Linux Performance Monitoring and Tuning Introduction
Linux system administrators should to be capable in Linux performance monitoring and tuning. This article gives an abnormal state outline on how we should approach performance checking and tuning in Linux, and the different subsystems that should be observed.
To recognize system bottlenecks and come up with solutions to fix it, you should to see how various components of Linux works. For instance, how the kernel gives preference to one Linux handle over others utilizing nice values, how I/O interrupts are taken care of, how the memory management works, how the Linux file system works, how the system layer is executed in Linux, and so on.
On an abnormal state, taking after are the four subsystems that should be observed.
- CPU
- Memory
- I/O
- Network
1. CPU (Central Processing Unit)
CPU is an electronic circuit that can execute PC programs. Both the scaling down and standardization of CPUs have expanded their presence far beyond past the restricted application of dedicated computing machines. Modern microchips show up in everything from automobiles to cell phones.
You should understand the four critical performance metrics for CPU context switch, run queue, cpu utilization, and load average.
Context Switch:
- A content switch is a technique that a PC’s CPU follows to change from one task (or process) then onto the next while ensuring that the assignments don’t conlict.
- In a CPU, the term “context” refers to the data in the registers and program counter at a specific moment in time.
- At the point when a process switch happens, kernal stores the current condition of the CPU (of a process or thread) in the memory.
- A modern CPU can perform hundreds of context switches per second. Therefore, the user gets the feeling that the PC is performing numerous tasks in a parallel manner.
- Kernal also recovers the previously stored state (of a process or thread) from the memory and places it in the CPU.
Run Queue:
- Run queue shows the total number of active process in the current queue for CPU.
- When CPU is ready to execute a process, it picks it up from the run queue based on the priority of the process.
- Processes that are in sleep state, or i/o wait state are not in the run queue.
- A higher number of processes in the run queue can cause performance issues.
CPU Utilization
CPU usage is characterized as the rate of usage of a CPU. How a CPU is used is an important metric for measuring system. Its indicates how much of the CPU is currently getting used. Most performance monitoring tools categorize CPU utilization into the following categories:
- User Time – The percentage of time a CPU spends executing process threads in the user space.
- System Time – The percentage of time the CPU spends executing kernel threads and interrupts.
- Wait IO – The percentage of time a CPU spends idle because ALL process threads are blocked waiting for IO requests to complete.
Load Average
The system load is an estimation of the computational work the system is performing. This estimation is shown as a number.
- This indicates the average CPU load over a specific time period.
- Load average is figured by combing both the total number of process in the queue, and the total number of process in the uninterruptable task status.
2. Network
PCs are joined in a network to exchange information or resources one another. Two or more PC joined through network media called PC network. There are number of system devices or media are included to form PC network.
- This metric informs you of the quantity of packets received and sent by a given network interface.
- This value depicts the number of bytes got and sent by a given network interface.
- This is a number of packets that have been dropped by the kernal, either because of a firewall configuration or because of an absence of network buffers.
- A good understanding of TCP/IP concepts is helpful while analyzing any network issues.
3. I/O
- I/O wait is the amount of time CPU is waiting for for I/O. In the event that you see consistent high I/O wait to you system, it indicates an issue in the disk subsystem.
- You should to likewise screen reads/second, and writes/second. This is measured in blocks. i.e number of blocks read/write per second. These are likewise referred as shut in and shut out.
- tps indicates total transactions per seconds, which is sum of rtps (read transactions per second) and wtps (write transactions per seconds).
4. Memory
Memory is the electronic holding place for instruction and information that your PC’s microchip can reach quickly. At the point when your PC is in normal operation, its memory usually contains the main parts of the working system and some or the greater part of the application programs and related information that are being utilized.
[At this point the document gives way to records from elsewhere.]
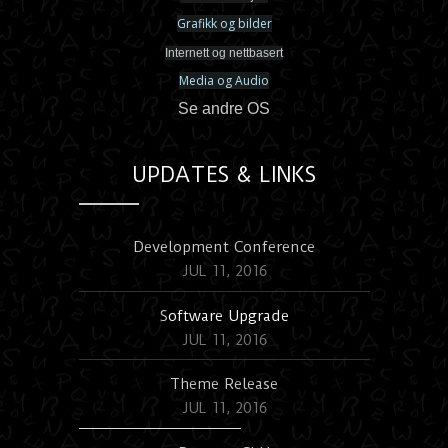
Grafikk og bilder
Internett og nettbasert
Media og Audio
Se andre OS
UPDATES & LINKS
Development Conference
JUL 11, 2016
S
oftware Upgrade
JUL 11, 2016
Theme Release
JUL 11, 2016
- The unused RAM will be used as file system cache by the kernel.
- The Linux system will swap when it needs more memory. i.e when it needs more memory than the physical memory.
- Lot of swapping can cause performance issues, as the disk is much slower than the physical memory, and it takes time to swap the memory pages from RAM to disk.
80% of the performance improvement comes from tuning the application, and the rest 20% comes from tuning the infrastructure components. There are various tools available to monitor Linux system performance. For example: top, free, ps, iostat, vmstat, mpstat, sar, tcpump, netstat, iozone, etc.